Como creadora, siempre he creído en el poder de los detalles, los pequeños acentos que elevan una pieza y cuentan una historia más profunda. Uno de esos detalles, siempre presente en las colecciones de The Lulo Project, es el lazo. Ya sea sutilmente incorporado o resaltado, los lazos se han convertido en una característica distintiva de mis diseños. Pero su presencia es más que una elección estética: es un tributo a la niñez de las niñas negras y a la importancia cultural que ha forjado mi camino.
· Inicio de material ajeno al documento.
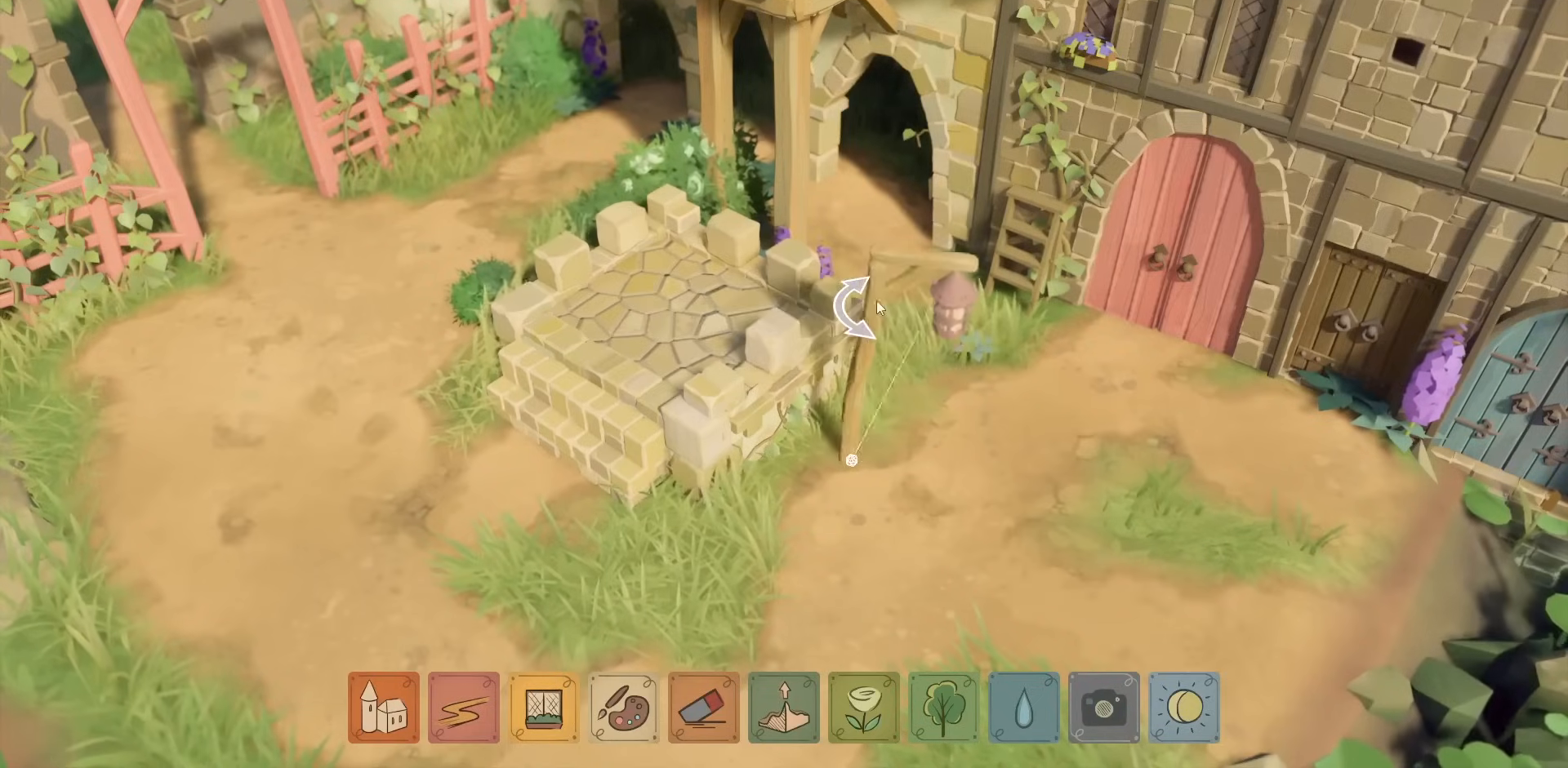
{"keys": [], "mouse": ["left"], "events": []}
Para muchas niñas negras, incluyéndome a mí, los lazos y las horquillas eran un elemento básico al crecer. No eran solo accesorios, eran parte de nuestra identidad, representando el amor y el cuidado que se ponía en peinarnos. Desde los domingos de iglesia hasta las fotos escolares, estos toques coloridos se entrelazaban en nuestra vida cotidiana. Hablaban de un sentido de orgullo, feminidad e individualidad, cada lazo una pequeña corona que celebraba quiénes éramos.
Incorporar lazos en mis diseños no es solo un guiño nostálgico a la infancia, es una elección intencionada para llevar la alegría y la belleza de la cultura de las niñas negras al mundo de la moda. La moda a menudo ha pasado por alto los matices de nuestra identidad, pero para mí, los lazos representan una forma de reclamar esa narrativa. Son un símbolo de celebración, empoderamiento y un recordatorio de la belleza de nuestra herencia.
Para The Lulo Project, el lazo es más que una tendencia, es una conexión con la comunidad y la cultura. Se trata de incrustar un pedazo de esa magia de las niñas negras en cada pieza que creo, honrando esos momentos en los que nos sentimos vistas, amadas y adornadas. Al incorporar lazos, mi objetivo es llevar ese sentido de orgullo a las mujeres que usan mis diseños.
Así que cuando veas un lazo en una de mis colecciones, sabrás que no está ahí solo por decoración. Es un reflejo de la fuerza, la belleza y la singularidad de las mujeres y niñas negras. Es un recordatorio de que incluso en los detalles más pequeños, se está contando una historia de identidad, resiliencia y celebración.
En la moda, son los toques personales los que marcan la diferencia. Y para mí, el lazo es un orgulloso símbolo de mi herencia, mi viaje y la comunidad de la que provengo.